* [Task objective]:
Answer these from the Sennheiser in-ear phones text:
(a) Which company made the CX 300?
(b) Which model of the IE series does the text choose to put through its paces?
(c) What impedance is given in the specifications?

* [Extracted text]:

For years Sennheiser, one of the world’s leading headphone manufacturers, was only known for one model of in-ear phones, the CX 300 – and those weren’t even Sennheiser designs, but an OEM product made by Foster Japan. With the success of the relatively inexpensive CX 300 and other models of the CX series it was only a matter of time until Sennheiser went for the higher priced market, competing with brands like Ultimate Ears or Shure, with products aimed at more discerning listeners and audio professionals.
Thus the Sennheiser IE series of in-ear phones was born. In this case ‘IE’ very likely stands for ‘In-Ear’, unlike certain web-browsing software from Redmond, WA. While they’re not exactly IEMs suited for professional monitoring applications, they sure are among the quality choices for hi-fi listening… The audio snobs we are, we’re not wasting any time on the IE 6 or 7 – we’ll go for the fancy flagship IE 8 right away and put them through their paces.
- Driver: dynamic
- Impedance: 16 Ohm
- Sensitivity: 125 dB (1 kHz, 1 Vrms)

* [Data provided]:
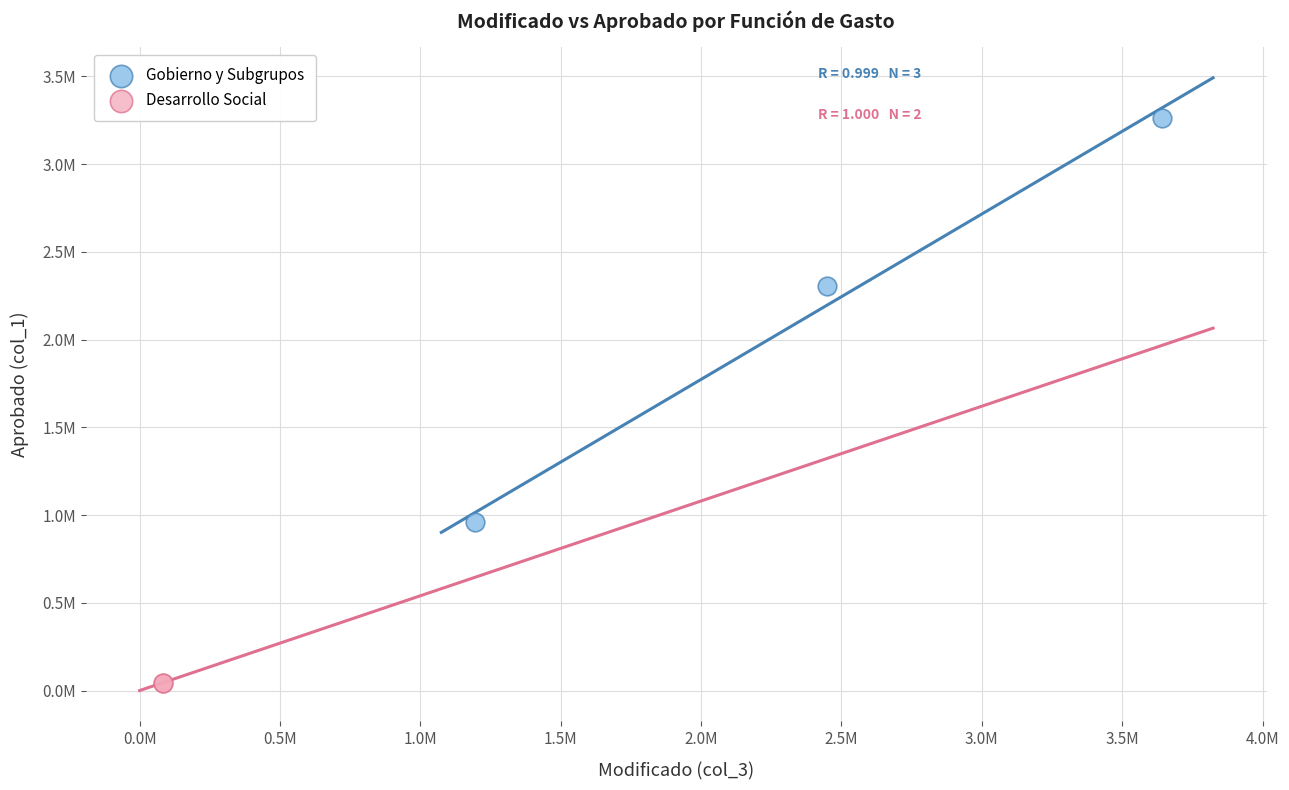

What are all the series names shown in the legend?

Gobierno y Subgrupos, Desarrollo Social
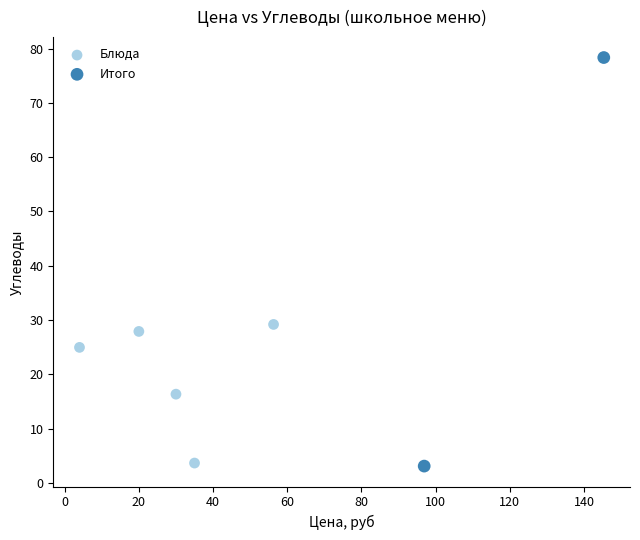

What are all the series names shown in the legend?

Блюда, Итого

* [Problem solution]:
(a) Foster Japan
(b) The IE 8
(c) 16 Ohm